◆ **Passage shown**
What we are doing here is clearly indicating the availability of the service in a given location. A human can infer things that a machine can’t, so we really have to leave a trail of digital breadcrumbs to help the search engine connect the dots. We want it to be as clear as possible to a machine that the service and location are related. We also want to spell it out to potential customers. Don’t lose sales by confusing your audience.

There is so much you can do with your location pages, and in most cases, the competition is likely doing the bare minimum — create a truly useful resource to potential customers, and the battle is half won.

Local SEO For WordPress

Okay, we have the basics dialled in now and have removed some of the issues that can have a negative impact on visibility. We now want to layer over specific local SEO tweaks, and fortunately, Yoast has a Local SEO plugin that extends the standard WordPress SEO plugin and allows us to implement the latest local SEO best practices without requiring specific technical know how.

This is a premium plugin, but for those of you not looking to lose hours (and your minds) to the finer details of schema markup, it is money well spent.

The plugin provides five main additions:

  • Address output in Schema.org format.
  • Opening hours in Schema.org format.
  • Google Maps with a route planner.
  • Store locator (great for customers).
  • Support for multi-location businesses.

The plugin also provides support for KML site maps (Keyhole Markup Language). We have seen little benefit to this in our tests, and it is not in Search Console, but it certainly can’t hurt and provides a degree of future-proofing.

There are a few nice features here for local businesses, and while most of this can be easily created without the Local SEO plugin, it does enforce sensible location pages with the correct structure, bells and whistles.

It is of note that this plugin is unlikely to propel you to local SEO nirvana, and almost all of this can be done manually. But it does simplify the inclusion of the Schema.org elements and helps enforce structure to location pages. I am a big fan of the location finder, as well, for multi-location businesses.

Our general advice here is to create location pages using the tool and to ensure these are linked to your service pages. This is quick and easy, and it ensures that you have truly useful location pages.

Beyond WordPress: Local SEO Best Practices

While your website should represent the center of your digital marketing universe, it is not the end-all-be-all to your Local SEO campaign. In fact, there are at least three other key areas that are essential to succeeding in the local search results.

You must take care of citations, reviews and reputation and build links that help build your authority in your topic and location. We tend to see the best returns from getting your on-page SEO and citations dialled in, and then we can hunker down to look at links and reputation.

WordPress For Local Business Websites

Local business sites often don’t have much in the way of link popularity or authority. Sure, there may be some links and authority, but often, great results can be generated through solid on-page SEO, detailing of locations and services and getting your citations clean and consistent.

This can all fall apart, however, if you have niggling technical problems that can crop up all too often in low-budget WordPress websites that are built on the back of sometimes wobbly themes.

By following the instructions here and taking care of thin content, citations and reviews, you can get 90 percent of the way there without worrying about links. Once you get to this point, building links by recreating real-world relationships with suppliers and other local entities will ensure these links give you the final push over the hill where needed.

I also strongly recommend you take the time to read and implement any suggestions that are relevant for your site in the comprehensive WordPress SEO plugin tutorial on the Yoast site: This does go beyond local SEO and as such needs some interpretation to match your needs.

◆ **Record set**
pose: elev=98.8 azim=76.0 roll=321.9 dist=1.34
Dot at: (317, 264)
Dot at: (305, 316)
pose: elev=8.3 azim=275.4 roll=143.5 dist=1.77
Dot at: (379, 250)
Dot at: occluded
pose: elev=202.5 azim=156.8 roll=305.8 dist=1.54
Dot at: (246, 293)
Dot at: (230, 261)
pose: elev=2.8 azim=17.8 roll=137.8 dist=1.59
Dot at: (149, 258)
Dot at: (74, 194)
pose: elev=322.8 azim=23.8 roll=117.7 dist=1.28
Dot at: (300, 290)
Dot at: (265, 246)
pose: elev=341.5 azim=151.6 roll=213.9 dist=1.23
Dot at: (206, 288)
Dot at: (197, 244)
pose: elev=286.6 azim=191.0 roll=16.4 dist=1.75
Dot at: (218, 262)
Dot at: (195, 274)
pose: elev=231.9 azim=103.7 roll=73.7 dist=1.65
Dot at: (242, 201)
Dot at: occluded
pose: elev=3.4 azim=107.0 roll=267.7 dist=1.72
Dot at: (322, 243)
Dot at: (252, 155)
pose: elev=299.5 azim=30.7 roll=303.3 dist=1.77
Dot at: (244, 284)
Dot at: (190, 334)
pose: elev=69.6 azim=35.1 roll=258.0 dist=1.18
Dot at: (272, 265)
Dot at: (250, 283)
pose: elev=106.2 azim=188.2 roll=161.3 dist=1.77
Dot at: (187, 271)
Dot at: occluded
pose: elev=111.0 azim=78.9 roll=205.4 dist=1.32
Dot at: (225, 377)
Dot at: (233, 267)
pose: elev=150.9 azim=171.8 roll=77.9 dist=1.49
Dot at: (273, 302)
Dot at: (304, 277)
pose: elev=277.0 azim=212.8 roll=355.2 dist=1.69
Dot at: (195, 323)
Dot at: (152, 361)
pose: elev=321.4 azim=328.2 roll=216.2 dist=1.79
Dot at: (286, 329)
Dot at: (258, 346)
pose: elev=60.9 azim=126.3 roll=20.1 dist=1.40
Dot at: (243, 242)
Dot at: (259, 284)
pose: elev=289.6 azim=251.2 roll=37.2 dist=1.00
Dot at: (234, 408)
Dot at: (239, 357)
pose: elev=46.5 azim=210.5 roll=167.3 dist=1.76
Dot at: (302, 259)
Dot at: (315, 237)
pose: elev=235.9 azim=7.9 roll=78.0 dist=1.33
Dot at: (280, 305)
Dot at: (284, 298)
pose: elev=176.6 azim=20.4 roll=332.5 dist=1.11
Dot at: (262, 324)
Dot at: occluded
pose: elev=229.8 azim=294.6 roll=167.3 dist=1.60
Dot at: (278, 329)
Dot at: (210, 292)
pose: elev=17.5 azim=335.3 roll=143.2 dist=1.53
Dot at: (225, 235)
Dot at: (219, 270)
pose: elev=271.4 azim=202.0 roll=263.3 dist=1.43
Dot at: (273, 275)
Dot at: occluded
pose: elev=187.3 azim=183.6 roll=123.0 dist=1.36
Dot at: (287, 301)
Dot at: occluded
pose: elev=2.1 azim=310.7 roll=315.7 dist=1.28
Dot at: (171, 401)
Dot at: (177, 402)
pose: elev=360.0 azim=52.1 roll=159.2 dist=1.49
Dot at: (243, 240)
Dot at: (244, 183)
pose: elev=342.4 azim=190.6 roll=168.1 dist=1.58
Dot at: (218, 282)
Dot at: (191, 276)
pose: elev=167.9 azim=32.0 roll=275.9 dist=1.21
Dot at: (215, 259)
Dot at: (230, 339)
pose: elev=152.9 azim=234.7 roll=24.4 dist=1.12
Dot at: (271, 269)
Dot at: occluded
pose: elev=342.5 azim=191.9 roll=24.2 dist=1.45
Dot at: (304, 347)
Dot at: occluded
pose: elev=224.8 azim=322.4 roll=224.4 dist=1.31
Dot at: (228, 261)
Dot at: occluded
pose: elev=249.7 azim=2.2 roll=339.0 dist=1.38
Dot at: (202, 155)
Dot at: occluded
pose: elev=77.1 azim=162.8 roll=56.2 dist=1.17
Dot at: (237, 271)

◆ **Your objective**
Can you reproduce, word for word, the section of the local SEO passage above that begins with the words containing "Beyond WordPress: Local" and ends with "local search results."?

◆ **Answer for this exercise**
Beyond WordPress: Local SEO Best Practices

While your website should represent the center of your digital marketing universe, it is not the end-all-be-all to your Local SEO campaign. In fact, there are at least three other key areas that are essential to succeeding in the local search results.